The show is currently touring North America and at the time of this post, playing in Baltimore in an arena setting, a departure from the traditional blue and yellow Big Top. As much as I enjoy watching Cirque shows no matter where they’re performed, there’s just something special, magical, about going to the show under the chapiteau (that’s French for one big tent – just in case you didn’t know). The experience is different. It almost makes me feel like a kid again, going to the spectacle of the circus.
With the re-staging from Big Top to arena setting comes artistic and logistical changes. Dralion publicist, Julie Desmarais, notes that the production team works hard to maintain that same intimacy under the arena. Artistic Director Sean McKeown is tasked with the responsibility to ensure that Dralion maintains the Cirque production standards.
Dralion is a balanced mix of “ancient Chinese circus traditions and the avant-garde style of Cirque du Soleil”, a seamless marriage of Eastern and Western circus arts. From crew to cast, there are over 18 nationalities represented. Dralion’s fifty four performers come from 16 different countries with a strong contingency of them coming from the Xiandong province near Beijing. Ms. Desmaris added that many of the Chinese performers did gymnastics before getting into the circus arts.
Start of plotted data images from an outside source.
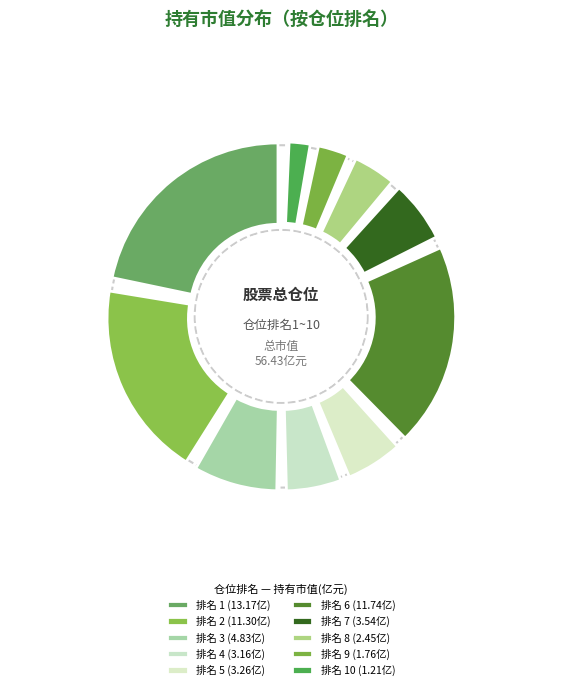

What is the change in value from 1 to 8?

-10.7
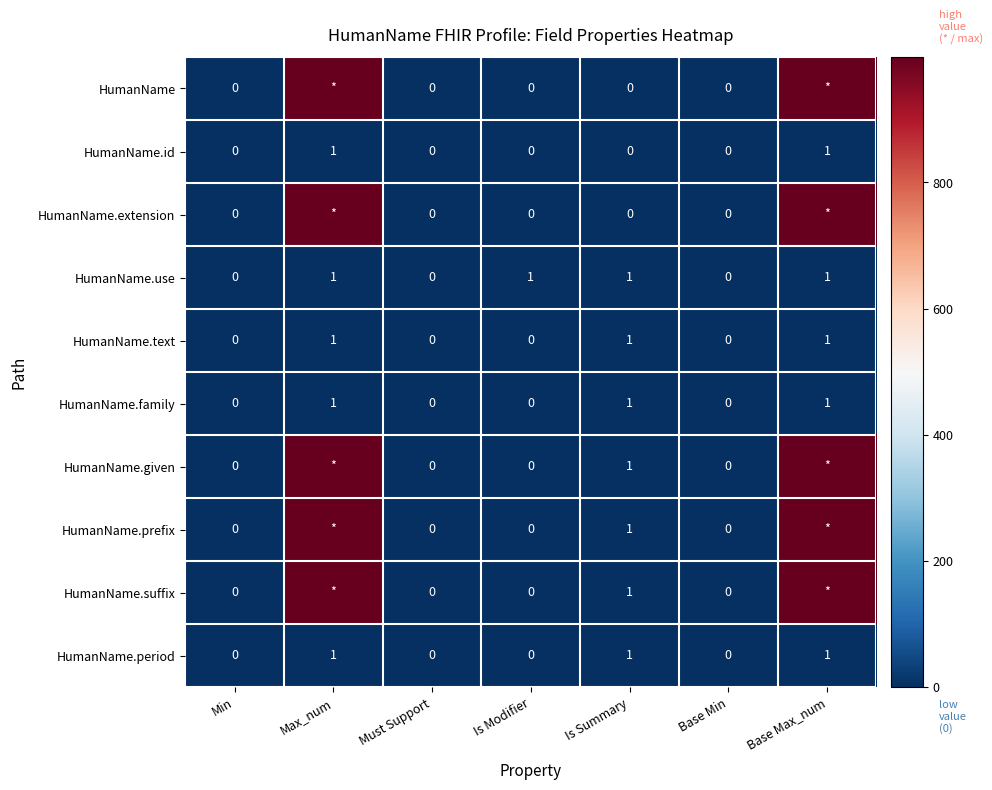

The HumanName.use series shows 1 at Must Support. True or false?

False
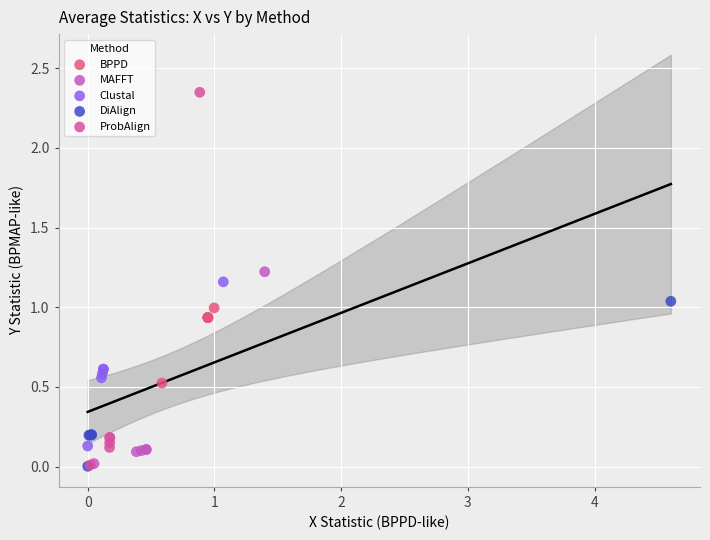

What are all the series names shown in the legend?

BPPD, MAFFT, Clustal, DiAlign, ProbAlign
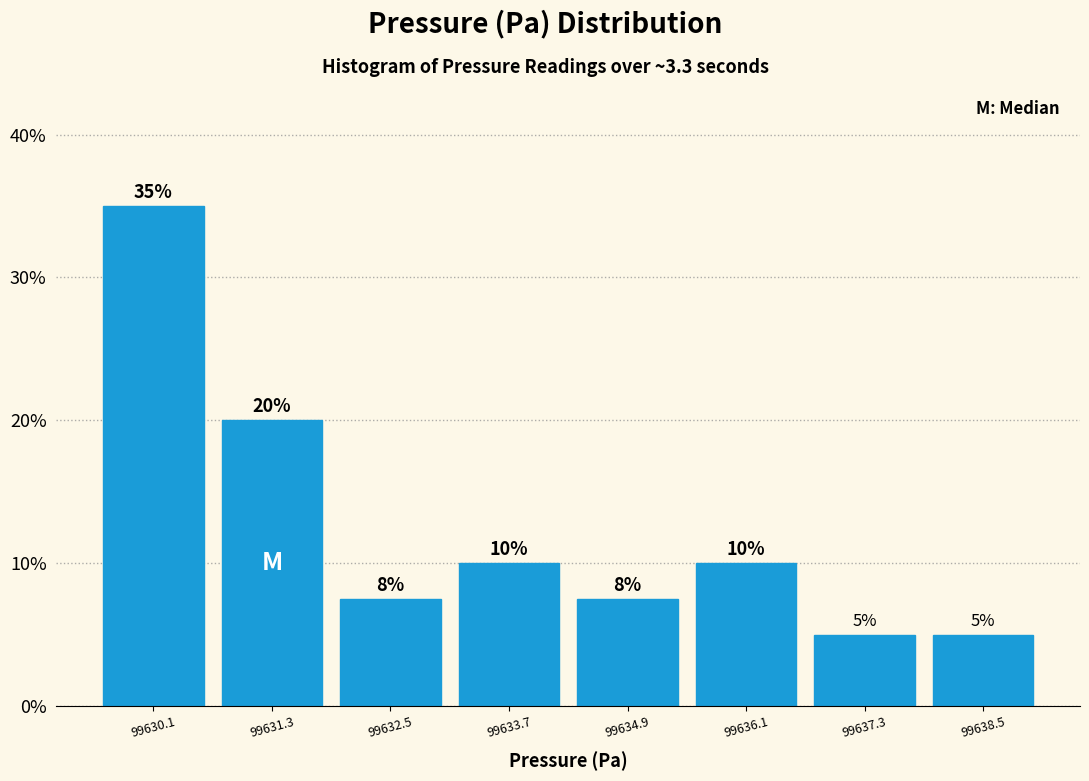

Which range on the x-axis has the tallest bar?

99629.6 to 99630.8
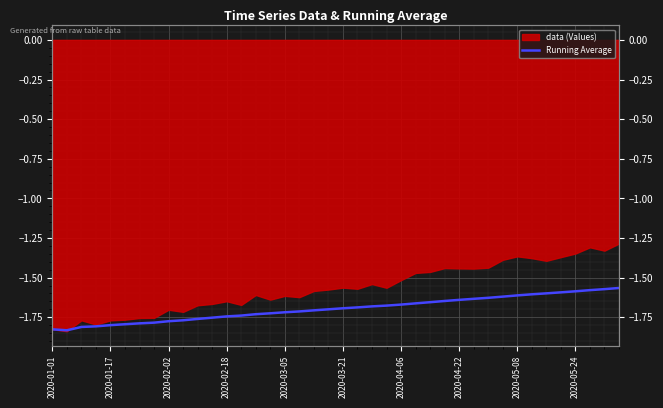

The value at 25 is -1.7. True or false?

True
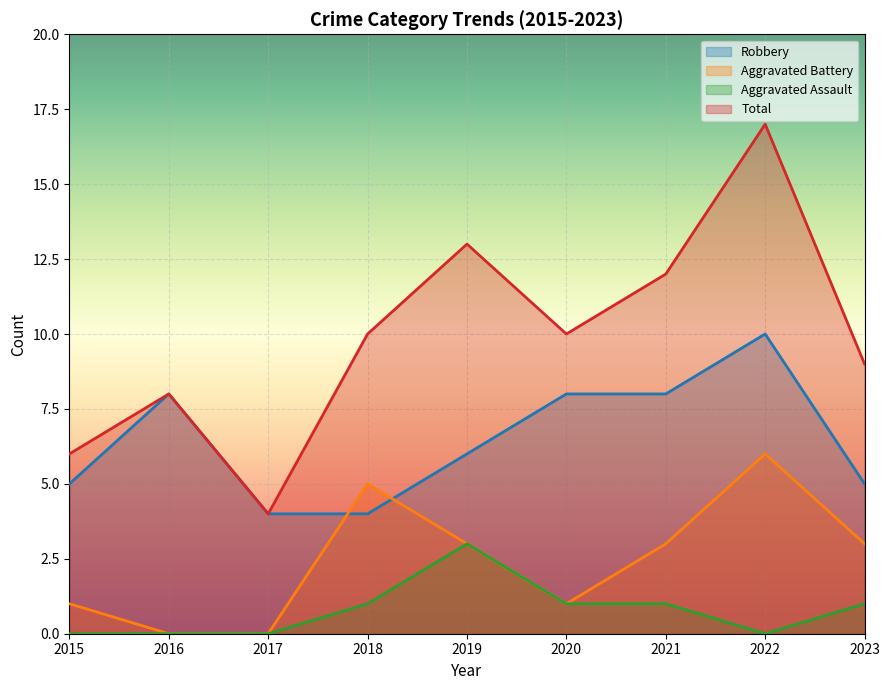

True or false: Total and Aggravated Assault cross at least once.

False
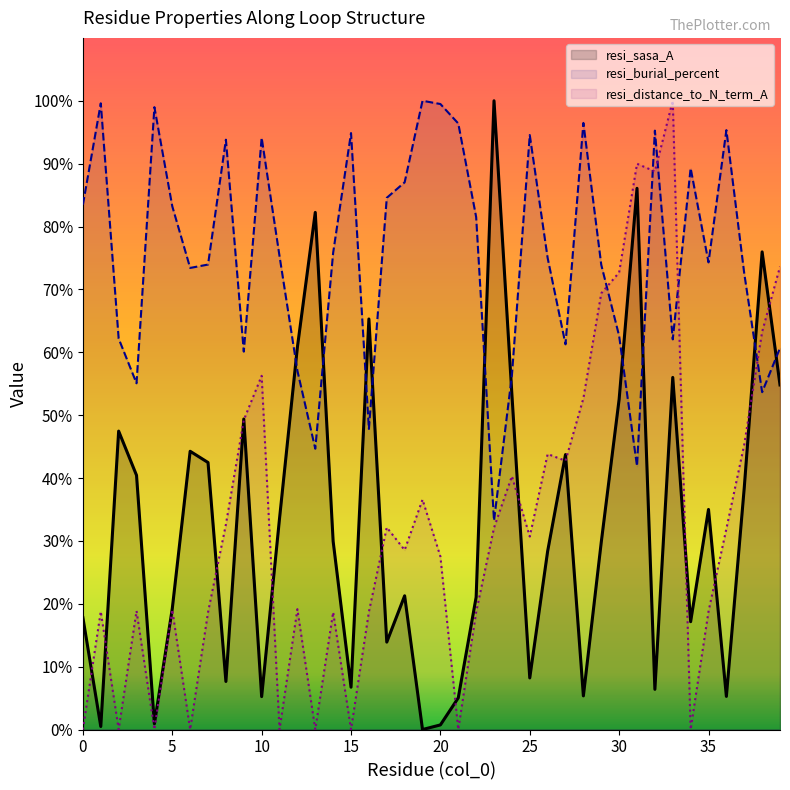

At how many categories does at least one series exceed 90?

14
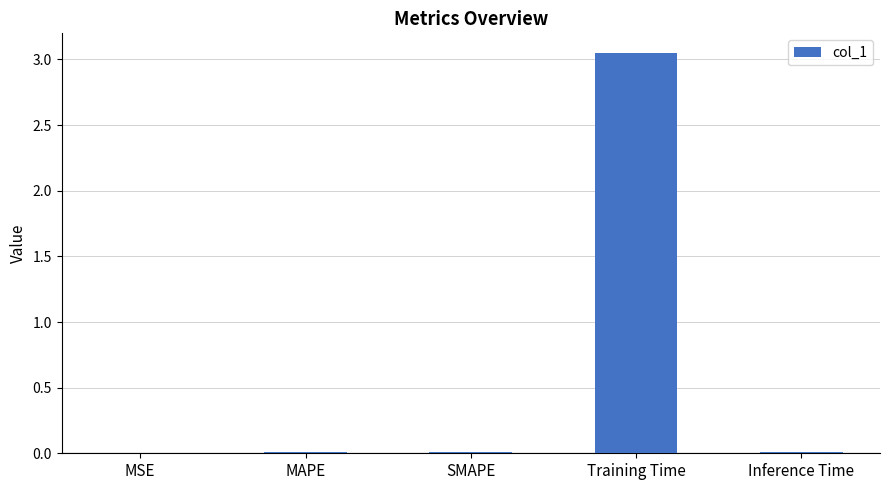

The value at Inference Time is 0.0. True or false?

True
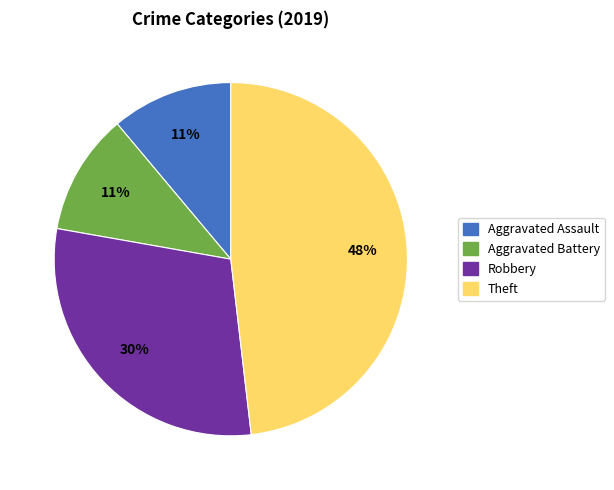

Is there any slice that represents more than half of the pie?

No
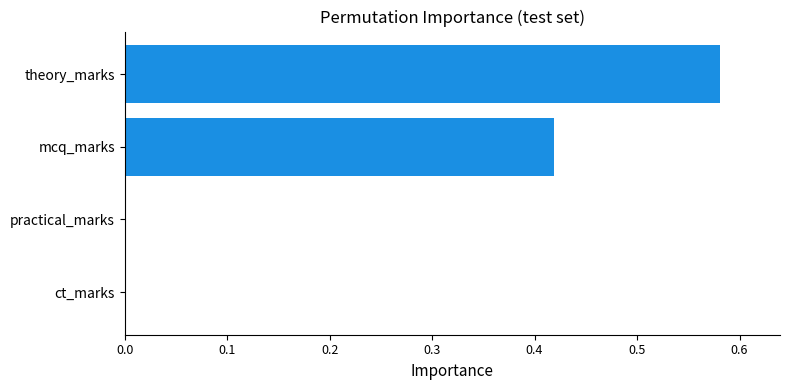

True or false: the data shows 0.6 at mcq_marks.

False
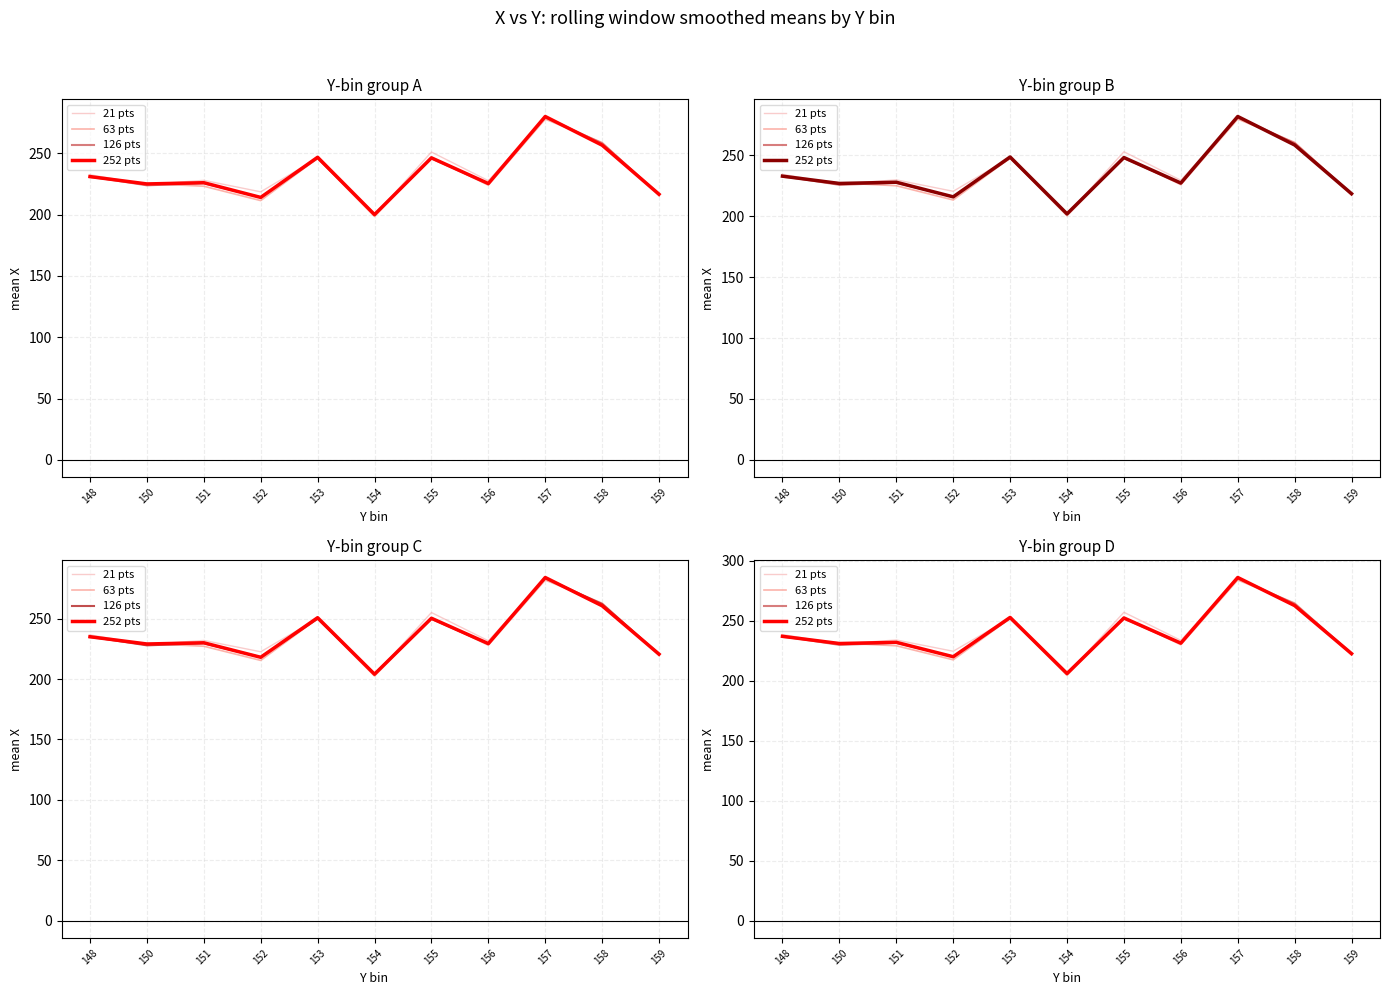

At which category does 21 pts reach its first local peak?

151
The performers, across the board, were engaging and entertaining. Acts like the Trampoline, Crossed Wheel, and Aerial Pas de Deux will leave you mesmerized. Watching five performers jump from the set wall onto two over-sized trampolines in a series of flips and somersaults, will mold your mouth into a perpetual “wow.” They bounce like feathers and stick to the wall like Spiderman. And just when you yearn for some type of love story, the enchantingly romantic act of the Aerial Pas de Deux answers the call.
I really enjoyed the Cirque du Soleil Dralion performance because I’ve always been a fan of Asian culture. When I asked Julie Desmaris what was the best part of her very fun job, her response was traveling around the world, discovering and meeting different people from different cultures. That’s what I’m talking about – my kind of show, my kind of job.